Amadeu Roberto Garrido de Paula (*)
Não creio em salvador da lavoura. Creio em salvadores do país, em todos os brasileiros.
Por outras palavras, numa ampla mudança de nossos costumes políticos sedimentados no período superveniente à ditadura militar. A conquista da democracia não é apenas a derrota de uma ditadura. É o processo de construção de consciência de um regime de liberdade e justiça entre os homens. Sem muros físicos, políticos e até mesmo familiares. Por isso temos democracias e democracias. Muitos confundem democracia com uma Carta Popular e o funcionamento aberto das instituições.
Todavia, em muitas experiências históricas a Carta Magna não funciona em vários de seus pontos ideais – não logra “densidade normativa” – na linguagem dos juristas. É apenas o texto. E instituições enferrujadas são ineficazes e promotoras de frustrações generalizadas. Bem por isso, as democracias são classificadas numa espécie de escala de valores. Umas mais, outras menos aperfeiçoadas. Mas a última da escala não é uma ditadura. É uma democracia. Axiologicamente pobre, mas uma democracia.
Uma democracia jamais é uma ditadura. Democracia é democracia e ditadura é ditadura, com essa simplicidade o saudoso professor Goffredo da Silva Telles Júnior saudou uma estrela que brilhava sobre os céus da Faculdade e de Direito do Largo São Francisco, ao iniciar, logo após o segundo crepúsculo, sua memorável “Carta aos Brasileiros”. Aqueles que foram apanhados no jardim de sua juventude pelo militarismo autoritário de 1964 sabem bem do que falamos.
O Ministro da Cultura, Roberto Freire, com certeza. O aplaudido literato Raduan Nassar, não o sabemos. O primeiro teve sua voz calada e viveu, como tantos, o temor de descobrir que quem batia à nossa porta quando os primeiros raios de sol já vestiam estas terras de cruzes não era o padeiro.
Mais ainda: “interna corporis”, participou de pesados combates para reciclar-se, contribuir à formação do PPS e dar por encerrado o comunismo, que foi a miragem do velho Partidão por quase um século.

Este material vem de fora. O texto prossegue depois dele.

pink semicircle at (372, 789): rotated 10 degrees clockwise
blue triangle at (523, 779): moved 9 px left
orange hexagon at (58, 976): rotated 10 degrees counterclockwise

Tendo enfrentado as balas amigas e os projéteis inimigos, não é, efetivamente, homem para ouvir calado despautérios contra um governo ao qual serve como Ministro.
Um ato que seria homenagem a mais nobre das atividades humanas – a literatura, em suas diversas formas – converteu-se em melancólicas dissensões e ombradas dadas por um grupo que insiste em tornar diviso e conflituoso nosso país. Será esse o caminho da felicidade nacional? Sim, de modo equivocado, para aqueles em que a liberdade e o respeito não são atributos da essencialidade humana, mas o direito de alinhar-se livremente a um grande plano ideológico, a um determinismo político no qual não podem estar errados seus conceitos, ajustados a um conjunto de regras – conservadoras ou revolucionárias.

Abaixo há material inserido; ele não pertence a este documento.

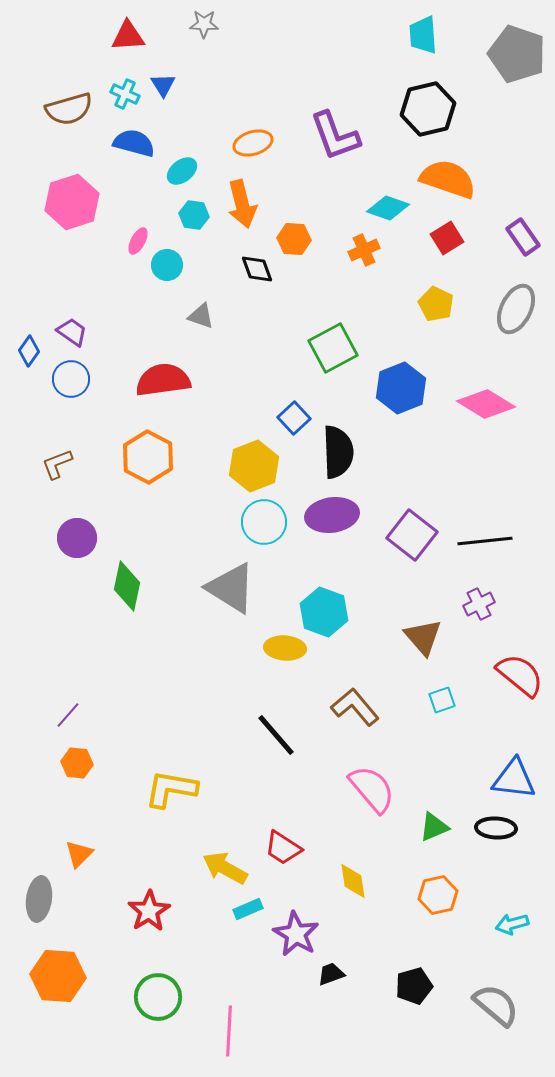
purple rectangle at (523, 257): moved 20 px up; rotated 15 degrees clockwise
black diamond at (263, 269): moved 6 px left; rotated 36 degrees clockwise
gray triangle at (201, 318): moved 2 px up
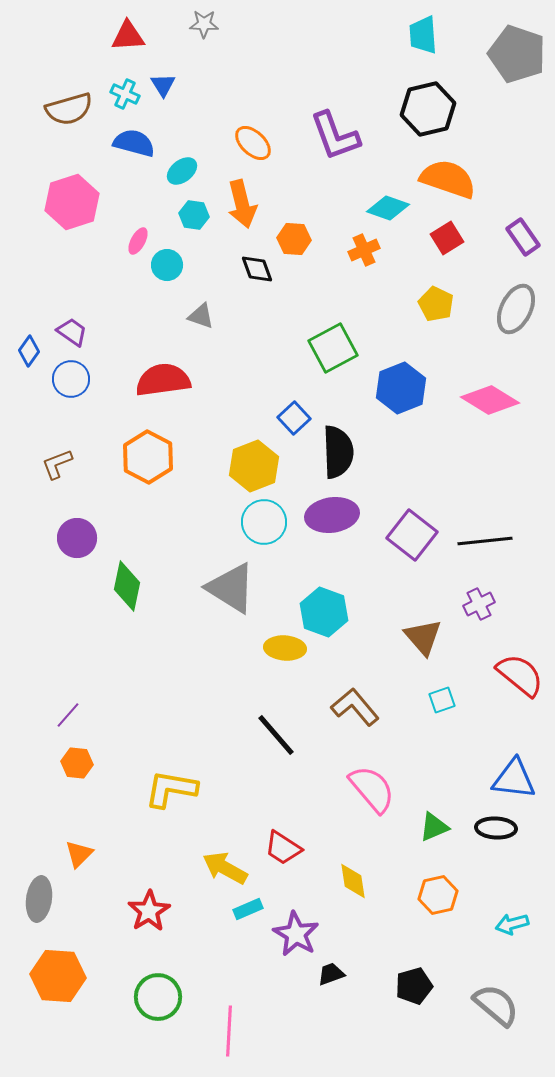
orange ellipse at (253, 143): rotated 60 degrees clockwise
pink diamond at (486, 404): moved 4 px right, 4 px up
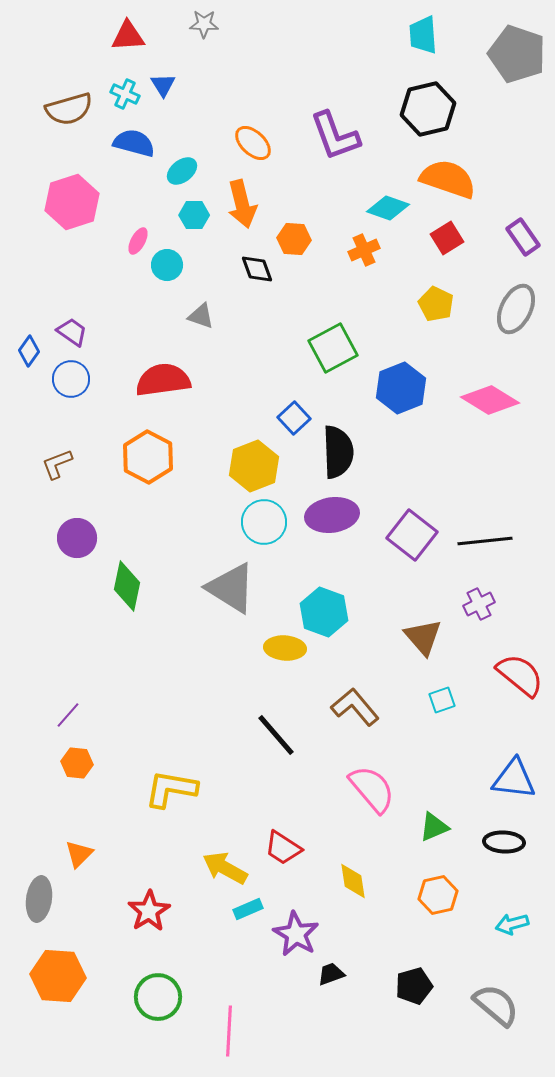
cyan hexagon at (194, 215): rotated 8 degrees counterclockwise
black ellipse at (496, 828): moved 8 px right, 14 px down
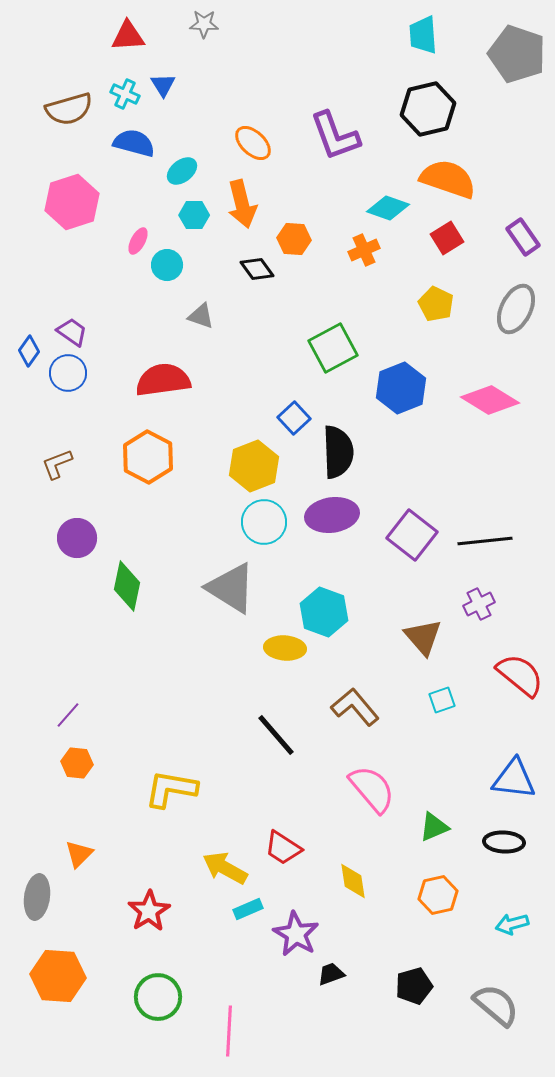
black diamond at (257, 269): rotated 16 degrees counterclockwise
blue circle at (71, 379): moved 3 px left, 6 px up
gray ellipse at (39, 899): moved 2 px left, 2 px up
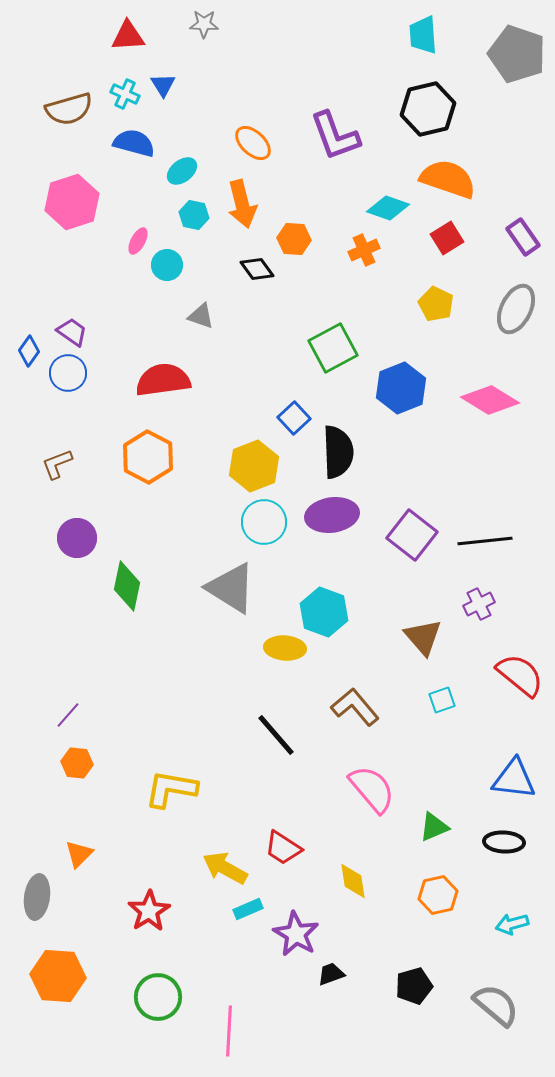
cyan hexagon at (194, 215): rotated 12 degrees clockwise
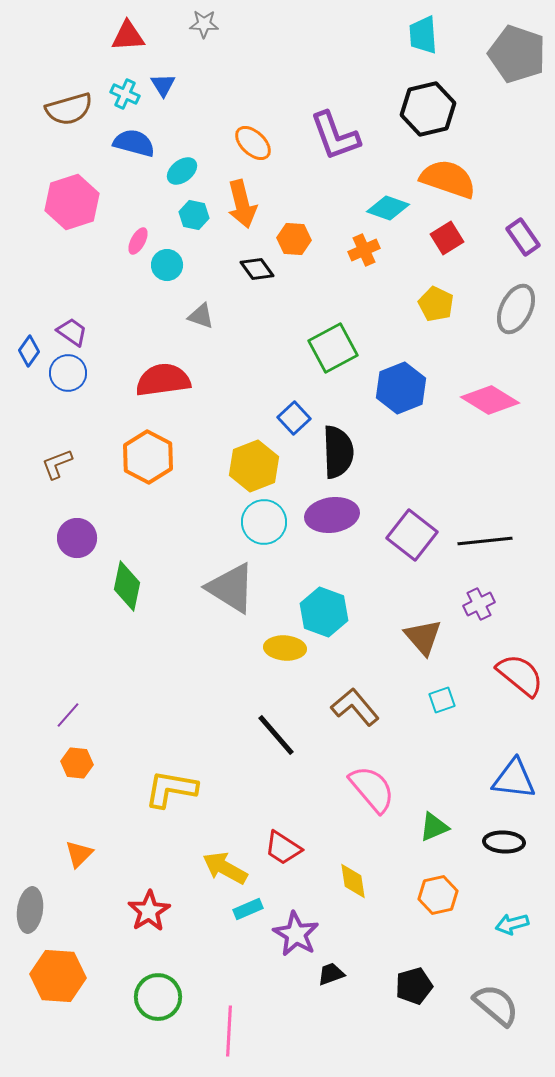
gray ellipse at (37, 897): moved 7 px left, 13 px down
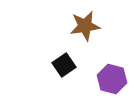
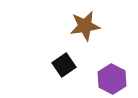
purple hexagon: rotated 12 degrees clockwise
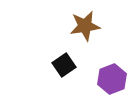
purple hexagon: rotated 12 degrees clockwise
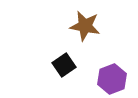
brown star: rotated 20 degrees clockwise
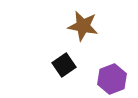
brown star: moved 2 px left
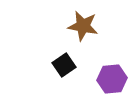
purple hexagon: rotated 16 degrees clockwise
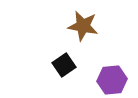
purple hexagon: moved 1 px down
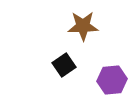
brown star: rotated 12 degrees counterclockwise
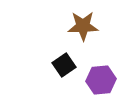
purple hexagon: moved 11 px left
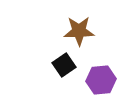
brown star: moved 4 px left, 5 px down
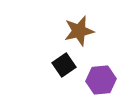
brown star: rotated 12 degrees counterclockwise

Pensar, hoje, de um determinado modo, e amanhã, de outro, sem alinhamento, é suprema heresia que se pratica contra esse grande plano cósmico, universal, religioso, politicamente correto, inevitável. Diversamente do que dizia o Dr. Ulysses Guimarães, políticas não são nuvens; são um céu azul – deles – ou um céu borrascoso – o de seus inimigos.

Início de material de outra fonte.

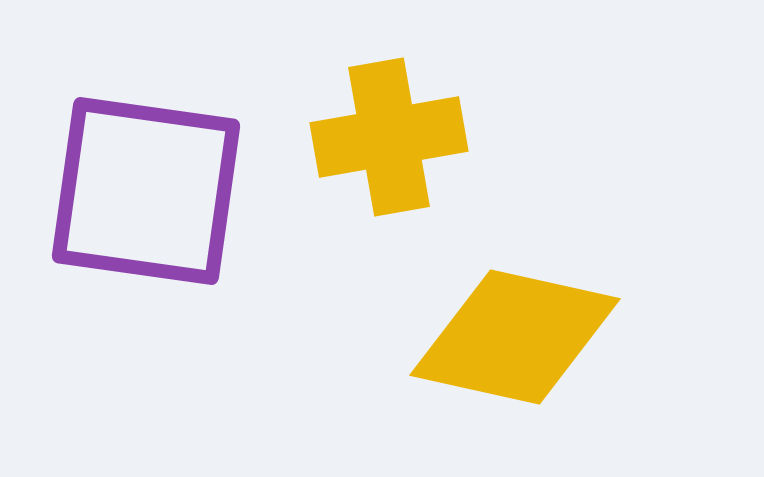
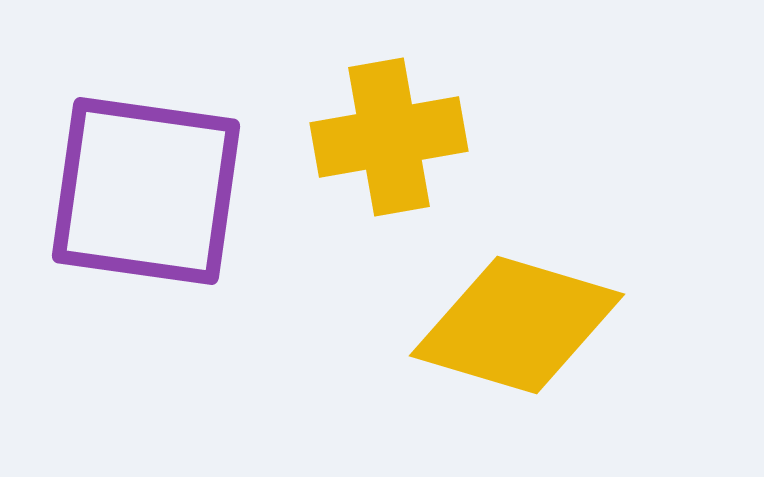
yellow diamond: moved 2 px right, 12 px up; rotated 4 degrees clockwise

Sem um conceito filósofico firme de liberdade, longe de adotar as lições momentosas de Isaiah Berlim, que reduziu a escombros os argumentos favoráveis ao totalitarismo marxista, leninista, stalinista e castrista, esse grupo que remanesce do petismo, não por obra do Senado ao aprovar o “impeachment”, mas que morreu conduzido pelo maior funeral político saído das urnas do Brasil, nas últimas eleições municipais, não tem nenhuma vocação para a autocrítica, o diálogo e juntar-se aos patriotas que, num governo efêmero e provisório, tentam debastar o mato da lavoura arcaica e triste.
Freire sabia das hostilidades que viriam e foi preparado para mais uma batalha. O pequeno auditório se preparara para passar ao diplomata português presente na solenidade a falsa ideia do golpe e seus desmembramentos contemporâneos. Os detratores não se deram conta do insólito de desancar uma “ditadura” que premiava um dos seus, “tête à tête” com um de seus ministros. Ou é ditadura ou é democracia. Saudades das aulas do professor Goffredo, todas elas, sem exceção, com jovens aplaudindo-o em pé, um fenômeno talvez nunca visto em outras academias.
Porque as coisas devem ser precisas, “simples assim”, salvo no campo da maravilhosa literatura fantástica, que não é a de Raduam e embalam nossos sonhos de sobreviventes. “Que paixão mais pressentida, que pestilências, que gritos!” (Raduan Nassar, “Lavoura Arcaica”, p. 9).
(*) – É poeta e autor do livro “Universo Invisível”. Advogado e membro da Academia Latino-Americana de Ciências Humanas.